Written request:
Reproduce every line of the data below without any changes, but leave out the pictures.

Begin Task input

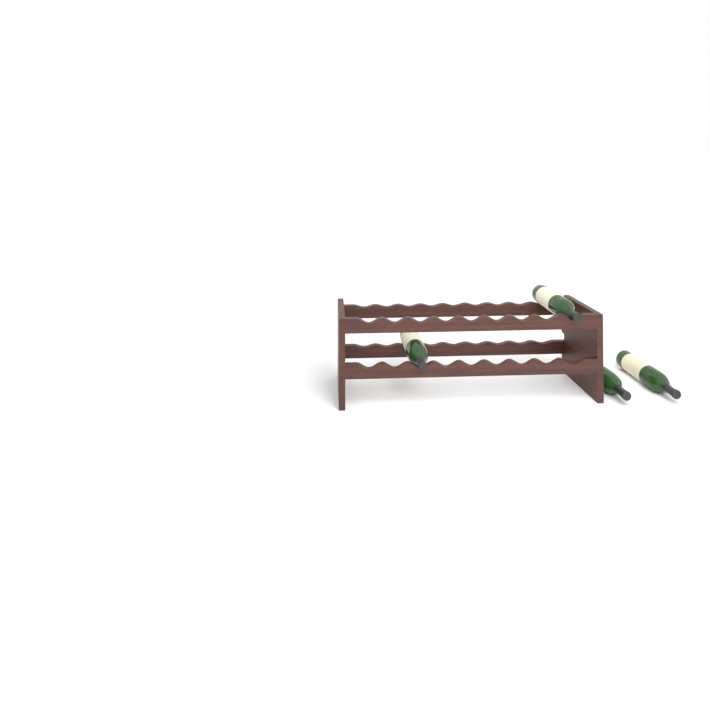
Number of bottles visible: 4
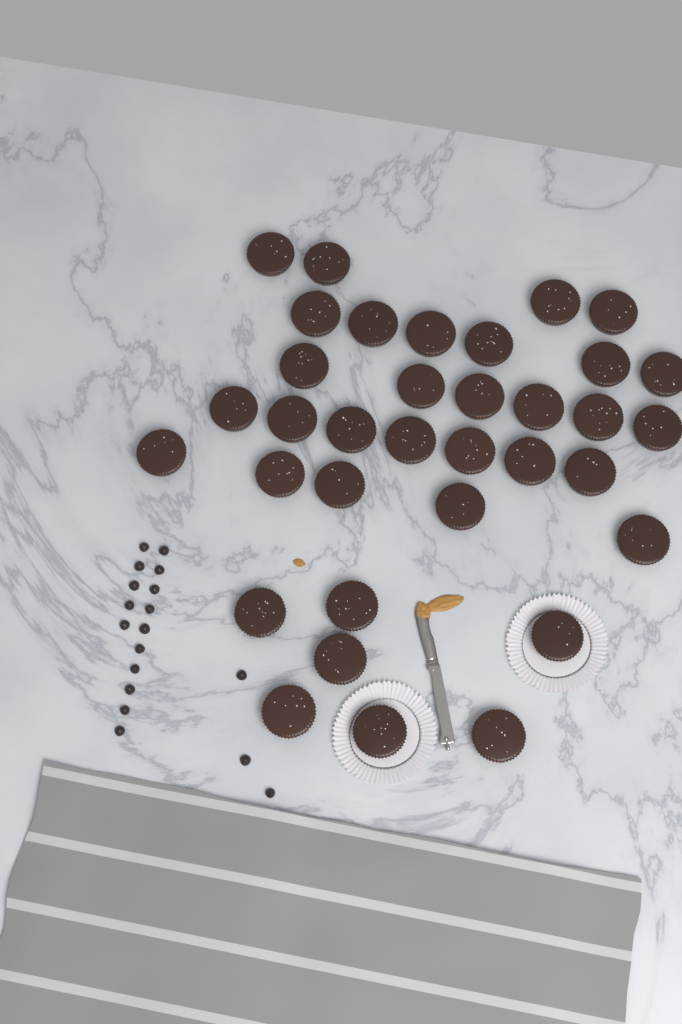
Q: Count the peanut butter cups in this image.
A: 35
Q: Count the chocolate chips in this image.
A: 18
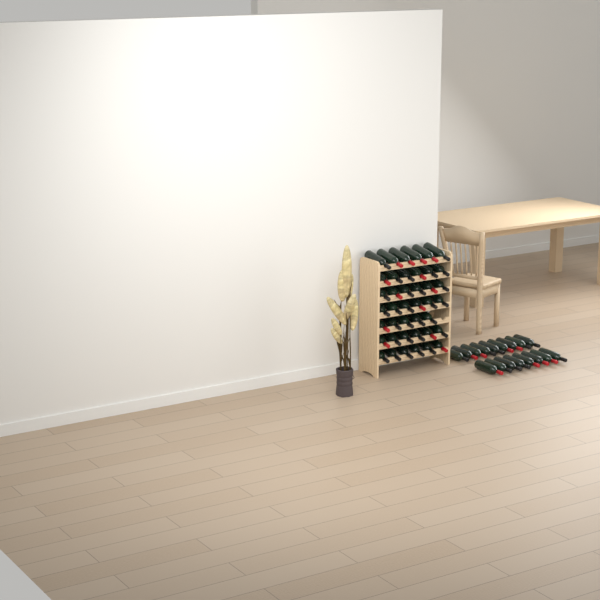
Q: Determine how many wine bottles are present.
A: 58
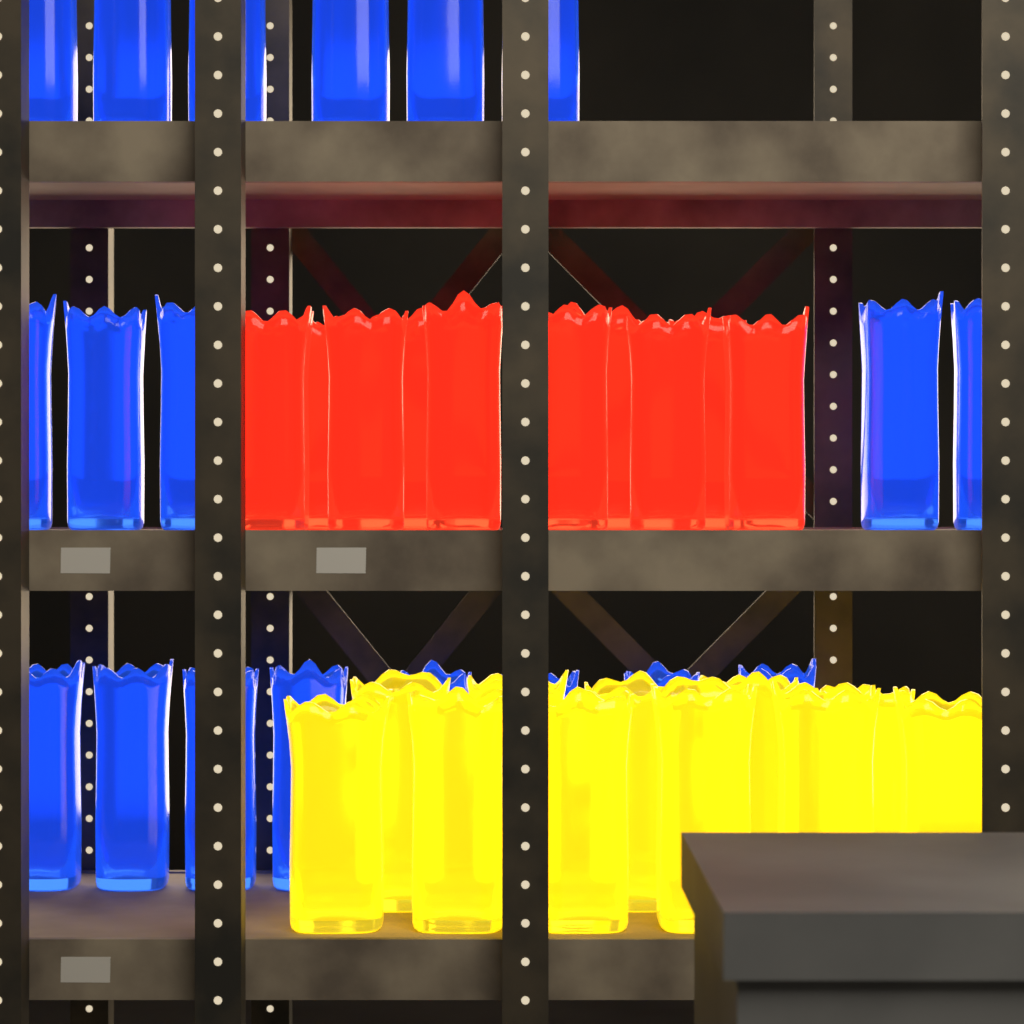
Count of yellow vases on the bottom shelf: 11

End Task input

Completed exercise:
Number of bottles visible: 4
Q: Count the peanut butter cups in this image.
A: 35
Q: Count the chocolate chips in this image.
A: 18
Q: Determine how many wine bottles are present.
A: 58
Count of yellow vases on the bottom shelf: 11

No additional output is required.